|Hogan on the beach at the Writer's Lair, summer 2011|
I don't believe in "dog heaven" or any kind of afterlife, but I do believe in human memory, and I think Hogan will live on as long my mystery novels have readers. He first appeared in Cache of Corpses as Tommy Standing Bear's companion:
Hogan “had the graceful, alert conformation of a Lab and from a distance could be mistaken for a purebred. But the vet said his deep-set teeth, broad chest, narrow waist, slim tail, basketball head and steam-shovel chops suggested pit bull somewhere in his ancestry and probably not far back, either. . .
“At home, boy and dog immediately became inseparable. Hogan lay under the desk while Tommy worked, under the table while Tommy ate, and by his bed while Tommy slept. Out on the beach, they played for hours, chasing each other up and down in great explosions of sand. Despite his Labrador genes Hogan showed absolutely no interest in swimming and just gazed at Tommy in puzzlement when he threw a stick for the dog to fetch.

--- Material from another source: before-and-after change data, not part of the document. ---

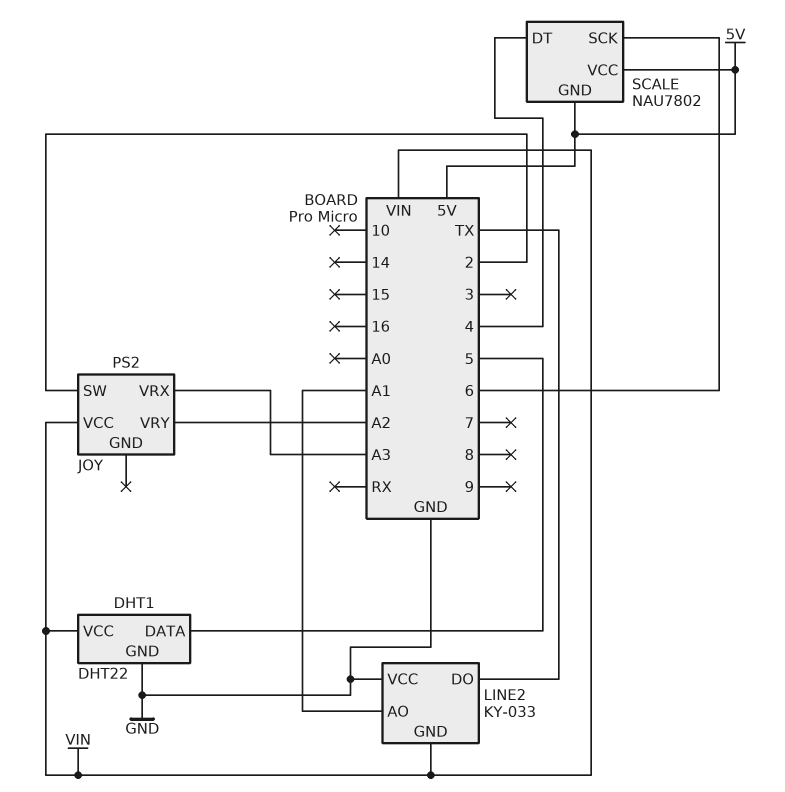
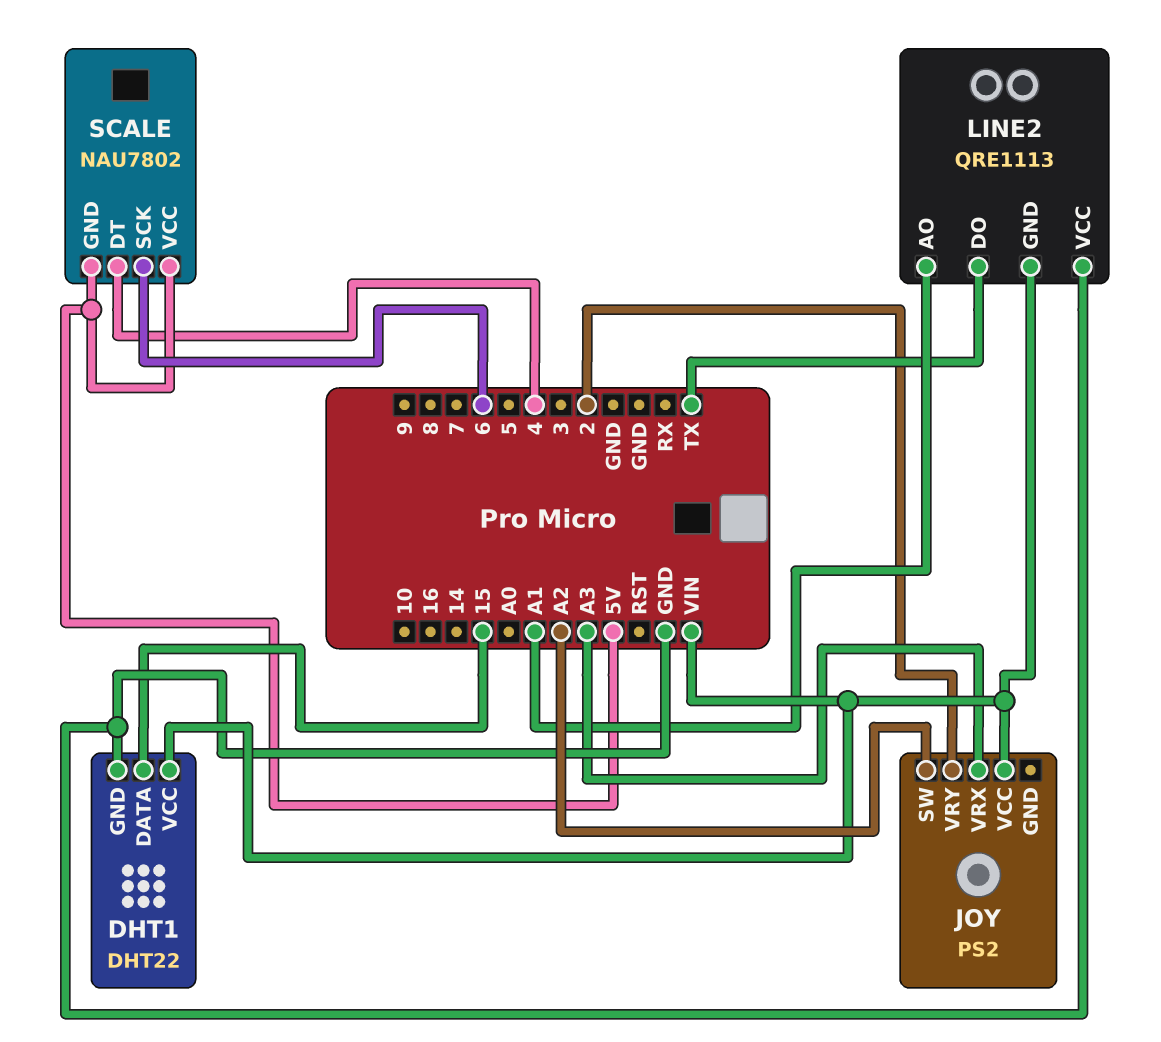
DHT1 pin DATA: 5 -> 15
JOY pin SW: 2 -> A2
JOY pin VRY: A2 -> 2
LINE2: KY-033 -> QRE1113

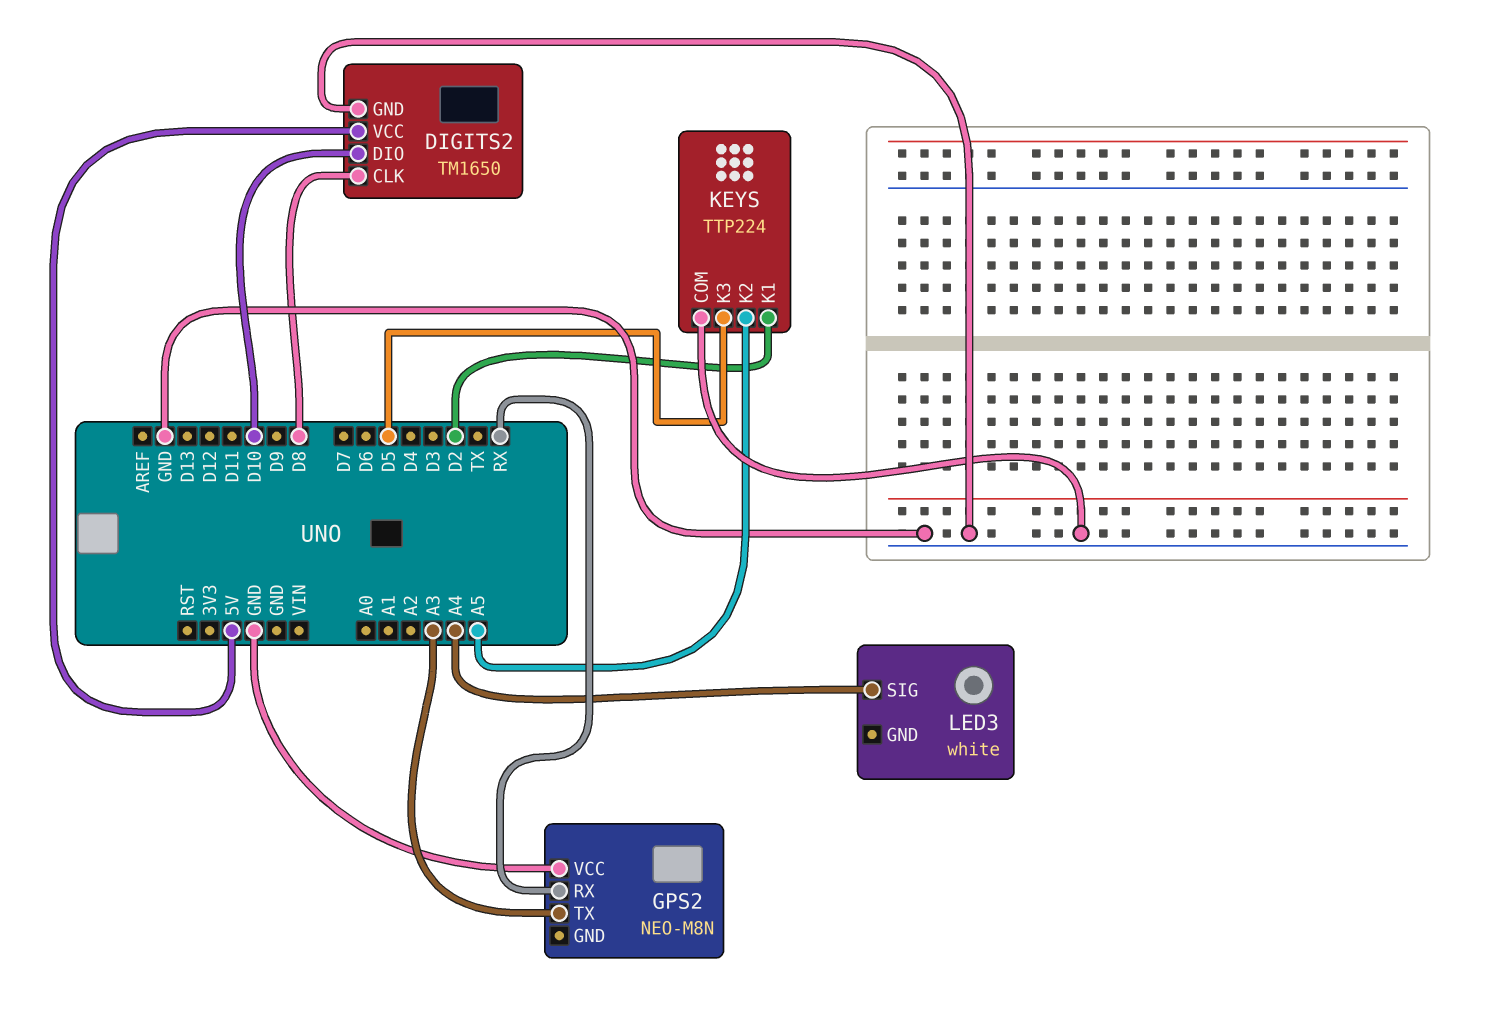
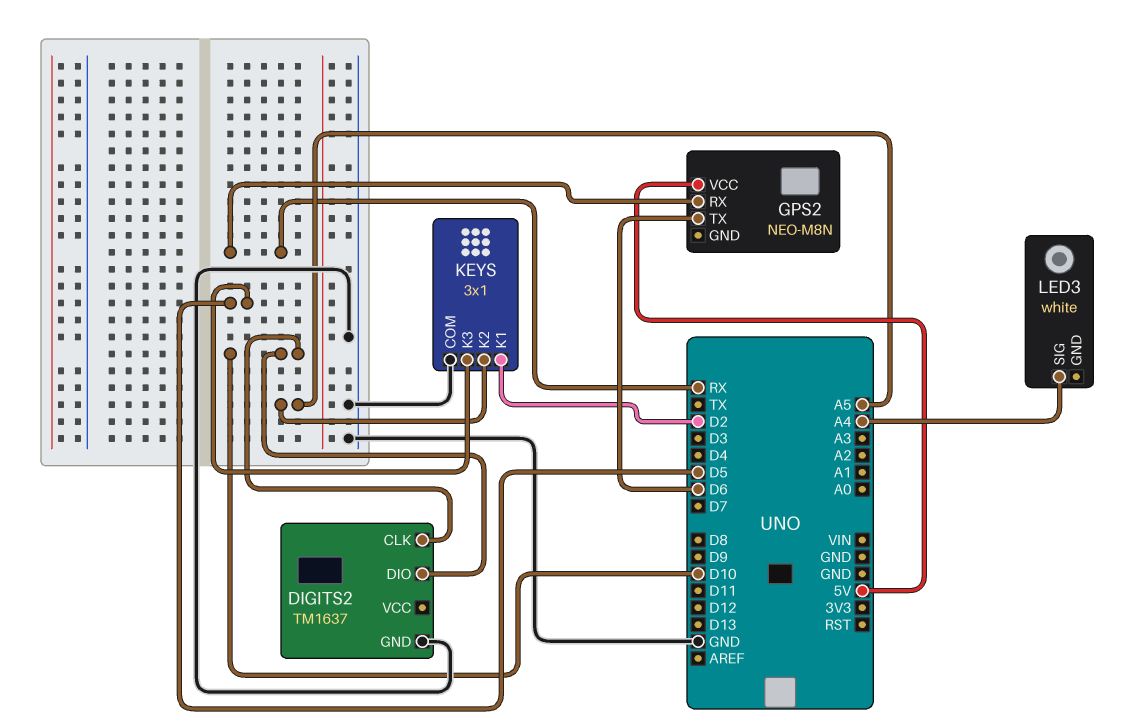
DIGITS2: TM1650 -> TM1637
DIGITS2 pin CLK: D8 -> D10
DIGITS2 pin VCC: 5V -> none
GPS2 pin TX: A3 -> D6
GPS2 pin VCC: GND -> 5V
KEYS: TTP224 -> 3x1

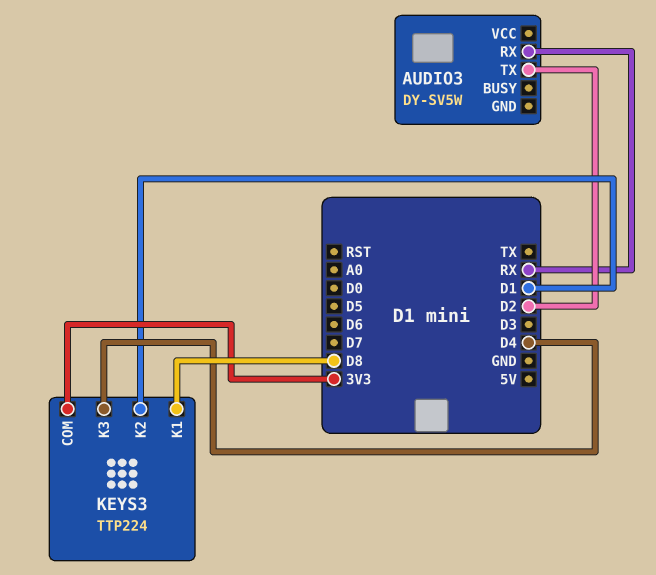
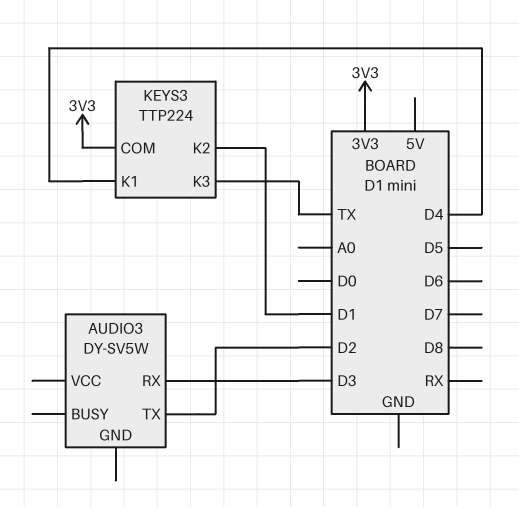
AUDIO3 pin RX: RX -> D3
KEYS3 pin K1: D8 -> D4
KEYS3 pin K3: D4 -> TX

Instead, Hogan displayed the pit bull’s propensity for dashing about in happy abandon, butt tucked underneath, eyes rolling, ears flying. . . .
"He had both the Lab’s sweet, clumsy nature and the pittie’s unbridled, tail-wagging exuberance—a singular and sometimes dangerous combination for delicate objects on the coffee table, especially since he quickly filled out, soon reaching a solid eighty-five pounds of muscle and bone. When asked if he wanted to go for a walk or to be fed, Hogan would suddenly burst into an excited little dance Ginny called 'the pit bull two-step,' his claws drumming an Irish dancer’s rat-tat-tat on the wooden floor.”
He was a hell of a dog, and I believe he knew it.